**Work request:**
Reproduce every line of the material below word for word, keeping the original order.

[Collected data]
_ _ _ _ _
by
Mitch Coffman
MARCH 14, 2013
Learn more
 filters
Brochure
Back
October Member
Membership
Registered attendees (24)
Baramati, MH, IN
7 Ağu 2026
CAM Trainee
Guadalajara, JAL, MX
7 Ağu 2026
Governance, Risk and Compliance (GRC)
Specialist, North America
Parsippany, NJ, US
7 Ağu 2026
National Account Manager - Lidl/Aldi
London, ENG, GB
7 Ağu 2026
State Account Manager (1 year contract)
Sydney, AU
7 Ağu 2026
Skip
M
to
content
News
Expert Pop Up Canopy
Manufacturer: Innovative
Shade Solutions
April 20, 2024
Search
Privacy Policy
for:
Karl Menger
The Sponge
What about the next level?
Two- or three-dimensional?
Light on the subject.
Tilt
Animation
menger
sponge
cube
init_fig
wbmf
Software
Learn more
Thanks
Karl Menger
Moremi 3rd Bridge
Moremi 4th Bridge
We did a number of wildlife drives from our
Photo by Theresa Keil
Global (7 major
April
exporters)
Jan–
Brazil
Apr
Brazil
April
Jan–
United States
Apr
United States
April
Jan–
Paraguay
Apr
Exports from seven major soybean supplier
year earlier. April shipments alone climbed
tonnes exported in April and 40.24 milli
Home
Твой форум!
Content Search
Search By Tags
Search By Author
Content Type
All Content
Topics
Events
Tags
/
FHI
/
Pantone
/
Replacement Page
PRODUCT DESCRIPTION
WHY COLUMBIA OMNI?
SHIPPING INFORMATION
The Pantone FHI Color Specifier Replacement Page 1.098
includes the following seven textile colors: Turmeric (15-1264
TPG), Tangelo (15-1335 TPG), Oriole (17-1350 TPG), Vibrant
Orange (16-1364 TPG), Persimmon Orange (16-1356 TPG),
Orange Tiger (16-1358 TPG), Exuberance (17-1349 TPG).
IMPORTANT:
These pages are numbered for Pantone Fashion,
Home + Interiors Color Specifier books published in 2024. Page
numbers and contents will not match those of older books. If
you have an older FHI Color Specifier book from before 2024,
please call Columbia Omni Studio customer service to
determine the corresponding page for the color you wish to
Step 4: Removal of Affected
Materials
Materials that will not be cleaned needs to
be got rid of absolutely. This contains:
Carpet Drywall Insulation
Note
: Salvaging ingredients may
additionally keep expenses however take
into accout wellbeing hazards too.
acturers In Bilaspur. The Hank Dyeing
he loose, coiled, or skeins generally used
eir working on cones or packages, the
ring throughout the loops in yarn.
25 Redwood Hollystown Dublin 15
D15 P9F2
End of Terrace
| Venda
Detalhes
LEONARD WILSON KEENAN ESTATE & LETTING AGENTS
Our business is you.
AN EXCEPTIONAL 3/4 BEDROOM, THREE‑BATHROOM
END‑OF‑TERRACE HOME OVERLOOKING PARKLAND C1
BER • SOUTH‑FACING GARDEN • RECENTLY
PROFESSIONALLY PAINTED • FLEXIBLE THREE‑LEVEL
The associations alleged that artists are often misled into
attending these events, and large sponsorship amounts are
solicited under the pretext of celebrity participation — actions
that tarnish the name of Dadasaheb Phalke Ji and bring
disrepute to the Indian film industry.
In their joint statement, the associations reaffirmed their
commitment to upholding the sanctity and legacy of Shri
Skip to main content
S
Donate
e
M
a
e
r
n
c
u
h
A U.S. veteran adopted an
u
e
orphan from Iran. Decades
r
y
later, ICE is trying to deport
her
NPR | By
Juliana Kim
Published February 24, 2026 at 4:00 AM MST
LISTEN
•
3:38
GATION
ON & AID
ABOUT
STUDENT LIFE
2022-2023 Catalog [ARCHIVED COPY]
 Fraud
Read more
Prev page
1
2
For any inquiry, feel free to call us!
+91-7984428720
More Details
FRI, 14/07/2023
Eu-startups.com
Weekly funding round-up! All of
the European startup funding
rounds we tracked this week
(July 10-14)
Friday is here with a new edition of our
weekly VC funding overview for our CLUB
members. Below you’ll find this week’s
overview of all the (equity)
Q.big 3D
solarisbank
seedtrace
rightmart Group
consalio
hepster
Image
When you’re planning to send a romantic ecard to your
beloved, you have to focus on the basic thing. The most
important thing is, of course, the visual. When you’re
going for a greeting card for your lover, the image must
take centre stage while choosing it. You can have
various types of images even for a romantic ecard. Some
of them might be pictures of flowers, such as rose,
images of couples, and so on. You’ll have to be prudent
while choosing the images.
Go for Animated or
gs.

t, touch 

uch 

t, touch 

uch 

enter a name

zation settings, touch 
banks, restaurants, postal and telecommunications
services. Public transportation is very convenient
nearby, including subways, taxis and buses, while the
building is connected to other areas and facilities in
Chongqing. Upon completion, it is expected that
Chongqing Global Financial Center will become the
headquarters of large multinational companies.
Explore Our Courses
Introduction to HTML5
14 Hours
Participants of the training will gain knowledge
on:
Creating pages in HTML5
_ _ _ _ _
**Output below:**
by
Mitch Coffman
MARCH 14, 2013
Learn more
 filters
Brochure
Back
October Member
Membership
Registered attendees (24)
Baramati, MH, IN
7 Ağu 2026
CAM Trainee
Guadalajara, JAL, MX
7 Ağu 2026
Governance, Risk and Compliance (GRC)
Specialist, North America
Parsippany, NJ, US
7 Ağu 2026
National Account Manager - Lidl/Aldi
London, ENG, GB
7 Ağu 2026
State Account Manager (1 year contract)
Sydney, AU
7 Ağu 2026
Skip
M
to
content
News
Expert Pop Up Canopy
Manufacturer: Innovative
Shade Solutions
April 20, 2024
Search
Privacy Policy
for:
Karl Menger
The Sponge
What about the next level?
Two- or three-dimensional?
Light on the subject.
Tilt
Animation
menger
sponge
cube
init_fig
wbmf
Software
Learn more
Thanks
Karl Menger
Moremi 3rd Bridge
Moremi 4th Bridge
We did a number of wildlife drives from our
Photo by Theresa Keil
Global (7 major
April
exporters)
Jan–
Brazil
Apr
Brazil
April
Jan–
United States
Apr
United States
April
Jan–
Paraguay
Apr
Exports from seven major soybean supplier
year earlier. April shipments alone climbed
tonnes exported in April and 40.24 milli
Home
Твой форум!
Content Search
Search By Tags
Search By Author
Content Type
All Content
Topics
Events
Tags
/
FHI
/
Pantone
/
Replacement Page
PRODUCT DESCRIPTION
WHY COLUMBIA OMNI?
SHIPPING INFORMATION
The Pantone FHI Color Specifier Replacement Page 1.098
includes the following seven textile colors: Turmeric (15-1264
TPG), Tangelo (15-1335 TPG), Oriole (17-1350 TPG), Vibrant
Orange (16-1364 TPG), Persimmon Orange (16-1356 TPG),
Orange Tiger (16-1358 TPG), Exuberance (17-1349 TPG).
IMPORTANT:
These pages are numbered for Pantone Fashion,
Home + Interiors Color Specifier books published in 2024. Page
numbers and contents will not match those of older books. If
you have an older FHI Color Specifier book from before 2024,
please call Columbia Omni Studio customer service to
determine the corresponding page for the color you wish to
Step 4: Removal of Affected
Materials
Materials that will not be cleaned needs to
be got rid of absolutely. This contains:
Carpet Drywall Insulation
Note
: Salvaging ingredients may
additionally keep expenses however take
into accout wellbeing hazards too.
acturers In Bilaspur. The Hank Dyeing
he loose, coiled, or skeins generally used
eir working on cones or packages, the
ring throughout the loops in yarn.
25 Redwood Hollystown Dublin 15
D15 P9F2
End of Terrace
| Venda
Detalhes
LEONARD WILSON KEENAN ESTATE & LETTING AGENTS
Our business is you.
AN EXCEPTIONAL 3/4 BEDROOM, THREE‑BATHROOM
END‑OF‑TERRACE HOME OVERLOOKING PARKLAND C1
BER • SOUTH‑FACING GARDEN • RECENTLY
PROFESSIONALLY PAINTED • FLEXIBLE THREE‑LEVEL
The associations alleged that artists are often misled into
attending these events, and large sponsorship amounts are
solicited under the pretext of celebrity participation — actions
that tarnish the name of Dadasaheb Phalke Ji and bring
disrepute to the Indian film industry.
In their joint statement, the associations reaffirmed their
commitment to upholding the sanctity and legacy of Shri
Skip to main content
S
Donate
e
M
a
e
r
n
c
u
h
A U.S. veteran adopted an
u
e
orphan from Iran. Decades
r
y
later, ICE is trying to deport
her
NPR | By
Juliana Kim
Published February 24, 2026 at 4:00 AM MST
LISTEN
•
3:38
GATION
ON & AID
ABOUT
STUDENT LIFE
2022-2023 Catalog [ARCHIVED COPY]
 Fraud
Read more
Prev page
1
2
For any inquiry, feel free to call us!
+91-7984428720
More Details
FRI, 14/07/2023
Eu-startups.com
Weekly funding round-up! All of
the European startup funding
rounds we tracked this week
(July 10-14)
Friday is here with a new edition of our
weekly VC funding overview for our CLUB
members. Below you’ll find this week’s
overview of all the (equity)
Q.big 3D
solarisbank
seedtrace
rightmart Group
consalio
hepster
Image
When you’re planning to send a romantic ecard to your
beloved, you have to focus on the basic thing. The most
important thing is, of course, the visual. When you’re
going for a greeting card for your lover, the image must
take centre stage while choosing it. You can have
various types of images even for a romantic ecard. Some
of them might be pictures of flowers, such as rose,
images of couples, and so on. You’ll have to be prudent
while choosing the images.
Go for Animated or
gs.

t, touch 

uch 

t, touch 

uch 

enter a name

zation settings, touch 
banks, restaurants, postal and telecommunications
services. Public transportation is very convenient
nearby, including subways, taxis and buses, while the
building is connected to other areas and facilities in
Chongqing. Upon completion, it is expected that
Chongqing Global Financial Center will become the
headquarters of large multinational companies.
Explore Our Courses
Introduction to HTML5
14 Hours
Participants of the training will gain knowledge
on:
Creating pages in HTML5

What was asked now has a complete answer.